Lapine’s own first act of the play we’re seeing, is filled with drive even though it betrays its origins as a memoir of incidents. Theater is tighter, more sustained, less formless than books. Yet, the basic material is so moving, so invigorating, that dramatic faults are brushed aside. As his own director, Lapine speeds the evening along, helped by Beowulf Boritt’s turntable set which contains an amalgam of lives and incidents.

Lapine employs two narrators, both Hart at various ages. They’re shortcuts but handled with grace and skill by the ever-charming, energetic Santino Fontana as the young Hart and Tony Shalhoub (of “Monk” fame) as the older playwright. Instead of distancing the audience from what’s happening, they actually draw us into their world. We live the wonder.

Shalhoub, who has become an actor’s actor, his gestures, timing and delivery all masterful, also plays Hart’s irascible father and the touchy, scowling Kaufman.
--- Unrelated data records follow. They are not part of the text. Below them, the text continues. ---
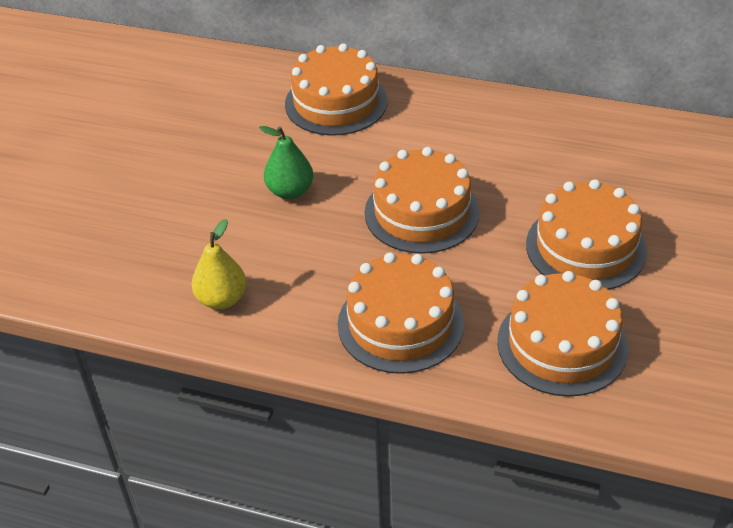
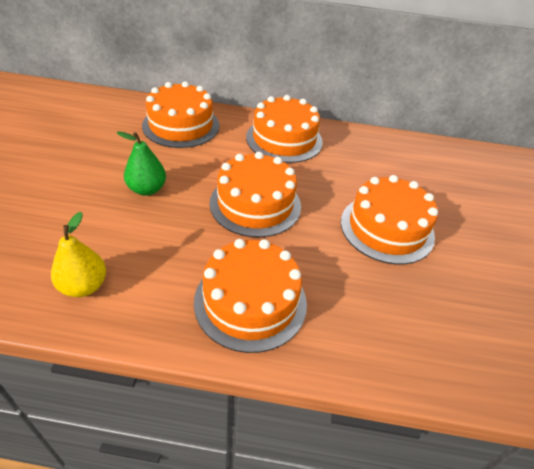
camera: 15 degrees left, 0 degrees up
(562, 344) = (391, 313): orange cake -> orange cake (284, 139)

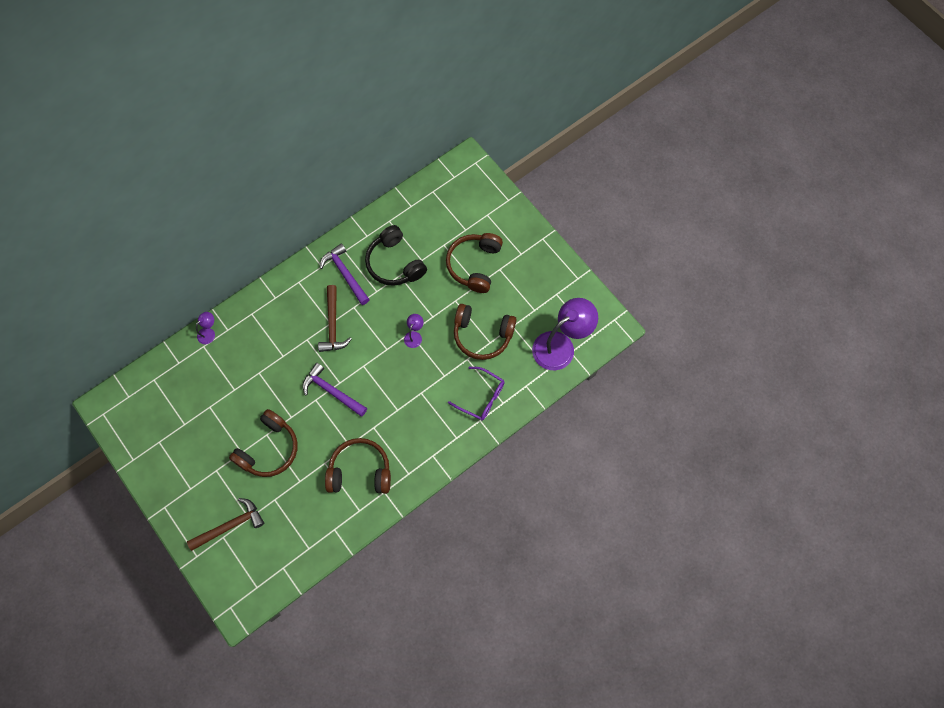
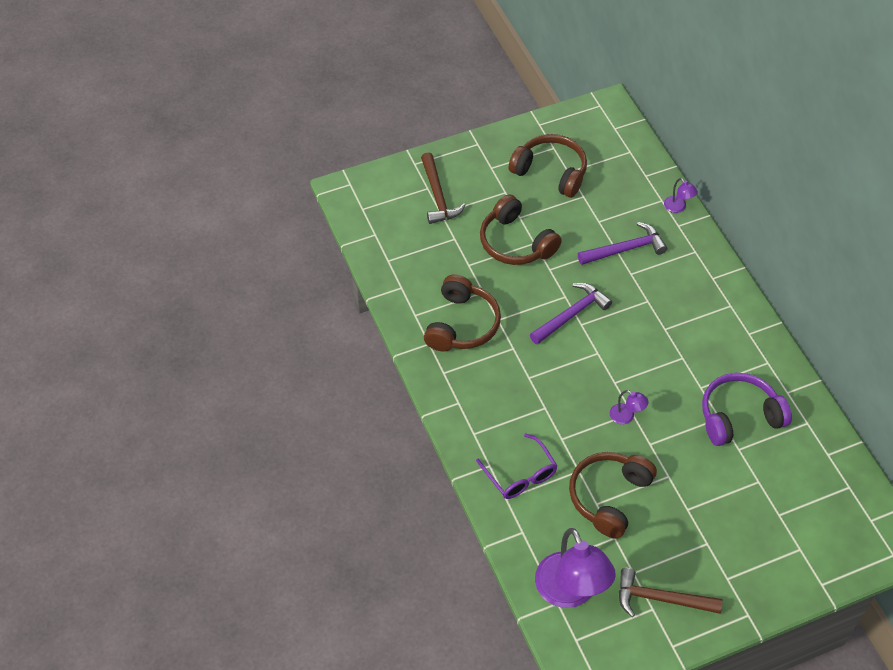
camera: 105 degrees right, 15 degrees down
(333, 325) = (661, 331): brown hammer -> brown hammer (660, 598)
(345, 274) = (733, 357): purple hammer -> purple hammer (625, 249)
(394, 263) = (739, 416): black headphones -> purple headphones
(474, 265) = (719, 512): brown headphones -> brown headphones (551, 172)
(481, 397) = (520, 475): purple glasses -> purple glasses turned 75 degrees counterclockwise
The irrepressible Andrea Martin is not only the loving Aunt Kate but a tough agent and Kaufman’s no-nonsense wife.

It’s a top-notch cast all around, making sure not only that we have a good time but we see them as real people. Emerging from the imagination of the theater into the harshness of the world, we understand the intrusion of sad reality. Yet it’s been worth it, worth gaining, even for moments, the enlightenment and excitement with which we’ve been gifted.